Dubbed “BBQ-For-Votes,” the story was taken up by WisconsinReporter.com after the conservative Mediatrackers.org posted an item that used an anonymous source making the claim.
“What they have done is influence the outcome of elections,” Bice said about the story, which never resulted in any charges or findings of wrongdoing by Wisconsin Jobs Now.
Chris Hardie, executive editor of the La Crosse (Wi) Tribune, says he has used WisconsinReporter.com content in the past, but no longer does in part because of its controversial ties.
“We did use some of their coverage early on and it's probably been a few months since we've used any of their coverage,” he said in an interview. “There has certainly been plenty of controversy in the state here regarding some of the work Wisconsin Reporter has put out, where is their political slant coming from?”
“I know that there was a lot of concern about where their parent group came from and where their funding came from. Our franchise is built on credibility, whether it is fair or not, you can legitimately question because of where they get their funding from, their journalism has a purpose and that can be influenced by politics and that factored into our decision to not publish a lot of their material.”
In Iowa, The Telegraph Herald of Dubuque -- which has been publishing articles from IowaPolitics.com, a Franklin Center site, since April 2011 -- noted reader concerns in a lengthy column posted Jan, 17, 2012, by Executive Editor Brian Cooper.
He acknowledged concerns about the website, writing:
The rap on the Franklin Center service is that its funding comes largely from conservative organizations and donors - the center does not provide details - and thus its news coverage leans accordingly. I am aware of this criticism of Franklin Center sites, and we approached their content with caution.
While many Franklin Center sites hide their donors, others apparently believe clear political ties are nothing for which to be ashamed. One example is Nebraska.watchdog.org, which reveals on its site ties to Pete Ricketts, leader of Nebraskans For Fiscal Accountability, a conservative organization that has donated to several Republican candidates:
Nebraska Watchdog is a groundbreaking independent news web site dedicated to original investigative and political reporting. We are affiliated and funded in part by the non-profit Franklin Center for Government and Public Integrity and Pete Ricketts, founder of Drakon LLC, an asset management firm based in Omaha.

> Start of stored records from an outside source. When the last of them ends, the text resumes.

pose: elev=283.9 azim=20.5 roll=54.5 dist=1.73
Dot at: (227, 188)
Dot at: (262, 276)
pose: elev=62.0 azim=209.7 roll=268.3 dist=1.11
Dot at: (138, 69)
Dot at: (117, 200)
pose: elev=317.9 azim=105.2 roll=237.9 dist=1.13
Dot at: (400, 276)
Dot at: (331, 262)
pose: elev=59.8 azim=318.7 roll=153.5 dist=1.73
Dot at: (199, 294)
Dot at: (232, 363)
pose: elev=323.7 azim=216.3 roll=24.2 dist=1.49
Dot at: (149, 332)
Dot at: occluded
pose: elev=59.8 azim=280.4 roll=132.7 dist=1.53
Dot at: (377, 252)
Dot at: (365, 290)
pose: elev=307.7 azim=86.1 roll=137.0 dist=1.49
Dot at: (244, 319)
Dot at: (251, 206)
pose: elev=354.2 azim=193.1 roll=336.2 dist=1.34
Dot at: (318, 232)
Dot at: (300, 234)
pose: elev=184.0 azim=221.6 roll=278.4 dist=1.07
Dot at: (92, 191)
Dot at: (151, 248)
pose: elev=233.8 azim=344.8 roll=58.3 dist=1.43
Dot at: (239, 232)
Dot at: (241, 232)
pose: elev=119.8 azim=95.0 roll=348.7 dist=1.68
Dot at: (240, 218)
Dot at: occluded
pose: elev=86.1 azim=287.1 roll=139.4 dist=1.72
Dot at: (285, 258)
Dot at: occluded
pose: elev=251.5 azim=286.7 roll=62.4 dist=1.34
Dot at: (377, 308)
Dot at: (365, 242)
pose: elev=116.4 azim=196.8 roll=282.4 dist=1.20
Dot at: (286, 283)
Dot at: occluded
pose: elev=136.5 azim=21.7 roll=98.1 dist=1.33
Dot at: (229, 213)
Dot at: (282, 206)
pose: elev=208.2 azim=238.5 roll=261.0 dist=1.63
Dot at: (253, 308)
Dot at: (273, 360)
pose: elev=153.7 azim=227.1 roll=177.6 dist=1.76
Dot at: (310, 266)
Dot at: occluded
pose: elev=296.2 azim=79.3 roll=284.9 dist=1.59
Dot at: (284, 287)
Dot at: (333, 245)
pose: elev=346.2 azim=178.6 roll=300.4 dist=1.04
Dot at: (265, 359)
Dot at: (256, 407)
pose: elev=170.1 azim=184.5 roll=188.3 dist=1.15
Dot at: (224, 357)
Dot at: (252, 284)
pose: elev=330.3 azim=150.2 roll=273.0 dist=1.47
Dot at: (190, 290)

Ricketts was a 2006 Republican candidate for U.S. Senate and is the son of Joe Ricketts, the multi-millionaire founder of TD Ameritrade who recently made news after it was disclosed that his foundation had been presented with a plan to spend $10 million on ads pushing links between Barack Obama and the Rev. Jeremiah Wright (a Ricketts spokesman subsequently denied that the plan had been seriously considered).
The Franklin Center recently extended its conservative ties further, teaming with the Heritage Foundation to co-sponsor awards in the name of the late Andrew Breitbart, a staunch right-wing commentator who was often criticized for slanted or inaccurate reporting.
The awards, announced June 8, went to Reporter Philip Klein of The Washington Examiner, blogger Duane Lester of AllAmericanBlogger.com and LibertyNews.com, and Andrew Marcus, who produced the documentary, Hating Breitbart.
Asked about his opinion of the conservative blogger's work given the Franklin Center's affiliation with an award in his name, VP of journalism Greenhut replied, “Breitbart did some good work, sure.”
This post originally stated that OhioWatchdog.org's Maggie Thurber was “among four Republicans convicted in 2006 on misdemeanor charges for illegally funneling money from a prominent coin dealer to the 2004 George W. Bush campaign.” In fact, Thurber and the others were convicted for failing to properly disclose as gifts money they received from the coin dealer, Tom Noe. Reportedly acting as “conduits” for Noe, they then donated the money as part of Noe's plot to illegally funnel $45,000 to Bush's re-election effort. Media Matters regrets the error.